_ENTRIES SUPPLIED:_
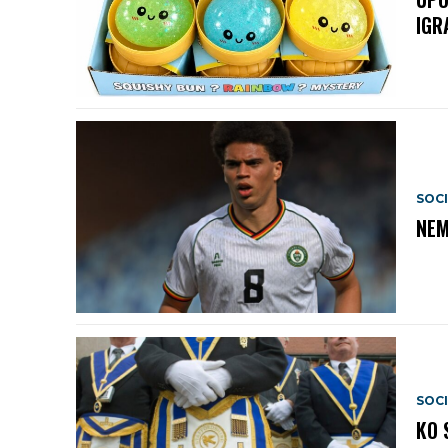
IGR
SOC
NEM
SOC
KO 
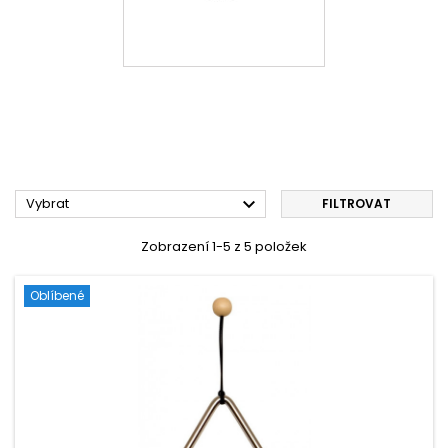

Vybrat
FILTROVAT
Zobrazení 1-5 z 5 položek
Oblíbené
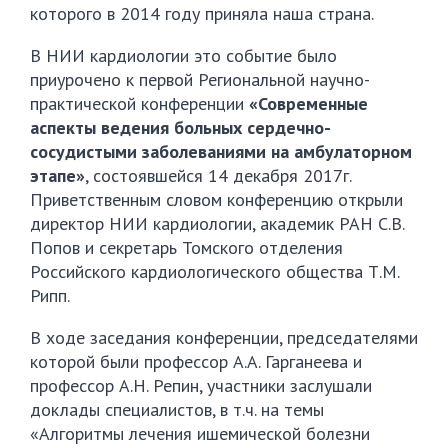
которого в 2014 году приняла наша страна.
В НИИ кардиологии это событие было
приурочено к первой Региональной научно-
практической конференции
«Современные
аспекты ведения больных сердечно-
сосудистыми заболеваниями на амбулаторном
этапе»
, состоявшейся 14 декабря 2017г.
Приветственным словом конференцию открыли
директор НИИ кардиологии, академик РАН С.В.
Попов и секретарь Томского отделения
Российского кардиологического общества Т.М.
Рипп.
В ходе заседания конференции, председателями
которой были профессор А.А. Гарганеева и
профессор А.Н. Репин, участники заслушали
доклады специалистов, в т.ч. на темы
«Алгоритмы лечения ишемической болезни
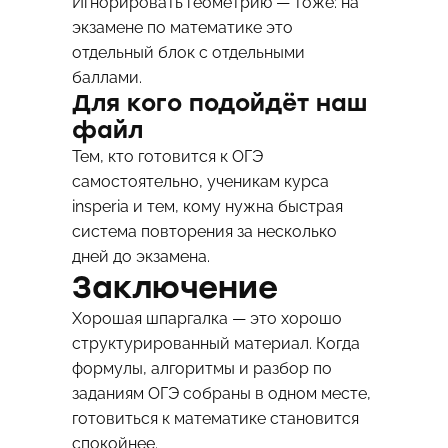
Игнорировать геометрию — тоже: на
экзамене по математике это
отдельный блок с отдельными
баллами.
Для кого подойдёт наш
файл
Тем, кто готовится к ОГЭ
самостоятельно, ученикам курса
insperia и тем, кому нужна быстрая
система повторения за несколько
дней до экзамена.
Заключение
Хорошая шпаргалка — это хорошо
структурированный материал. Когда
формулы, алгоритмы и разбор по
заданиям ОГЭ собраны в одном месте,
готовиться к математике становится
спокойнее.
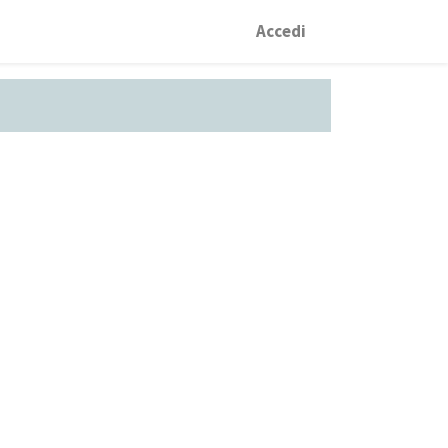
Accedi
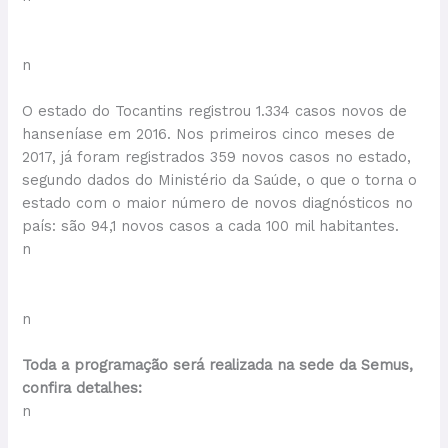
n
O estado do Tocantins registrou 1.334 casos novos de
hanseníase em 2016. Nos primeiros cinco meses de
2017, já foram registrados 359 novos casos no estado,
segundo dados do Ministério da Saúde, o que o torna o
estado com o maior número de novos diagnósticos no
país: são 94,1 novos casos a cada 100 mil habitantes.
n
n
Toda a programação será realizada na sede da Semus,
confira detalhes:
n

_PROBLEM TO SOLVE:_ Edit the text of all the records above so that "Accedi" becomes "Entra", with everything else left as it is. Leave the pictures out of your answer.

_YOUR SOLUTION:_
IGR
SOC
NEM
SOC
KO 

Vybrat
FILTROVAT
Zobrazení 1-5 z 5 položek
Oblíbené
которого в 2014 году приняла наша страна.
В НИИ кардиологии это событие было
приурочено к первой Региональной научно-
практической конференции
«Современные
аспекты ведения больных сердечно-
сосудистыми заболеваниями на амбулаторном
этапе»
, состоявшейся 14 декабря 2017г.
Приветственным словом конференцию открыли
директор НИИ кардиологии, академик РАН С.В.
Попов и секретарь Томского отделения
Российского кардиологического общества Т.М.
Рипп.
В ходе заседания конференции, председателями
которой были профессор А.А. Гарганеева и
профессор А.Н. Репин, участники заслушали
доклады специалистов, в т.ч. на темы
«Алгоритмы лечения ишемической болезни
Игнорировать геометрию — тоже: на
экзамене по математике это
отдельный блок с отдельными
баллами.
Для кого подойдёт наш
файл
Тем, кто готовится к ОГЭ
самостоятельно, ученикам курса
insperia и тем, кому нужна быстрая
система повторения за несколько
дней до экзамена.
Заключение
Хорошая шпаргалка — это хорошо
структурированный материал. Когда
формулы, алгоритмы и разбор по
заданиям ОГЭ собраны в одном месте,
готовиться к математике становится
спокойнее.
Entra
n
O estado do Tocantins registrou 1.334 casos novos de
hanseníase em 2016. Nos primeiros cinco meses de
2017, já foram registrados 359 novos casos no estado,
segundo dados do Ministério da Saúde, o que o torna o
estado com o maior número de novos diagnósticos no
país: são 94,1 novos casos a cada 100 mil habitantes.
n
n
Toda a programação será realizada na sede da Semus,
confira detalhes:
n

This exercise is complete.